Go through what you are going through with resolve, with courage, with patience, even though you’ve done nothing wrong. God is doing something powerful and amazing in you when you do. So far, so good. The Lord is with us in our suffering. But the next phrase isn’t so comforting.
“For to this you have been called, because Christ also suffered for you, leaving you an example that you should follow in his footsteps.” (I Peter 2:20B-21)
Called to suffer. Thanks, Peter. Yes, maybe you are called to be a mother or father. Maybe you are called to be a preacher or a teacher. The word “vocation” has it’s roots in this idea: a calling, something your life is meant for. Just don’t forget, says Peter, that in addition to being called to all these other things, you are also called to suffer.
It’s not exactly encouraging, right? “Jesus suffered. So will you.” It echoes Christ’s own words to the disciples in the upper room: if the world treats Jesus like shit, you can pretty well assume they are going to treat you that way, too. After all, no one’s above their master. (John 15:20)
But the more I think about it, the more it makes sense. Peter isn’t going to tell them what they want to hear: that all of this will end if they send more money to his ministry, or that if they pray the right way, everything will be fine. He knows better than that, and he loves this church too much to feed them faery tales about how everyone will be fine in the end. He knows what they have to go through. He’s been there himself.
And I wonder if, in those words, he’s telling them the one thing that get’s him through it all – what carries him when his eyes can’t squint tight enough to see the hope of Heaven waiting for him at the end of his dark tunnel. Sometimes the consolation that “this too shall pass” isn’t enough. Does what we go through accomplish anything? Is this just a burden we could do without but for no good reason have to carry? Just because? Have we done something wrong? Have we failed somehow? Is God punishing us?
No, Peter says, He is not. It was Christ’s calling to suffer, die, and then to rise again to glory. And so it is also your calling to suffer, to die, and to then rise to glory with Him. You are His body on earth.

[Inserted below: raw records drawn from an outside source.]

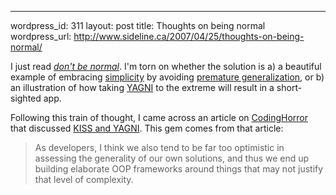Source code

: --- 
wordpress_id: 311
layout: post
title: Thoughts on being normal
wordpress_url: http://www.sideline.ca/2007/04/25/thoughts-on-being-normal/

<p>I just read <em><a href="http://giantrobots.thoughtbot.com/2007/4/24/don-t-be-normal">don't be normal</a></em>.  I'm torn on whether the solution is a) a beautiful example of embracing <a href="http://en.wikipedia.org/wiki/KISS_Principle">simplicity</a> by avoiding <a href="http://haacked.com/archive/2005/09/19/10231.aspx">premature generalization</a>, or b) an illustration of how taking <a href="http://c2.com/cgi/wiki?YouArentGonnaNeedIt">YAGNI</a> to the extreme will result in a short-sighted app.</p>

<p>Following this train of thought, I came across an article on <a href="http://www.codinghorror.com">CodingHorror</a> that discussed <a href="http://www.codinghorror.com/blog/archives/000111.html">KISS and YAGNI</a>.  This gem comes from that article:</p>
<blockquote>As developers, I think we also tend to be far too optimistic in assessing the generality of our own solutions, and thus we end up building elaborate OOP frameworks around things that may not justify that level of complexity.</blockquote>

Often, what we need in our walk with God is that simple encouragement. My wife gave a talk to our high school group about her years struggling with depression and thoughts of suicide. And in the Q and A time afterward, she fielded anonymous questions. One of the questioners said he or she was having depressing feelings and asked what so many of us ask, “Is this normal?” I remember wondering the same thing when I was going through difficult times in my own life. Am I doing something wrong? Am I out of the ordinary? Am I weird? My wife said, essentially, “Yes and no.” No, suffering isn’t normal. We weren’t meant for suffering. This isn’t God’s end game. We’re not meant to hang on our cross forever. And yes, it’s completely normal. If God Himself couldn’t escape the pain of life, neither will you. But that also means that since God Himself carried that weight, you carrying your weight means something so valuable. There’s nothing wrong with you. This is what life is in a fallen world, but it won’t be forever.
The storm will come no matter what. Pain is part of the program. But if we offer that suffering up to God, it becomes transfigured. When we bear pain with patience, even though we don’t deserve it, even if we didn’t ask for it, we shine with the same sort of brilliance Jesus did. It means something. It accomplishes something. And we may not know entirely what that “something” is, but if Christ’s suffering and singular death meant the salvation of the world, surely ours, in Him, will mean something, too.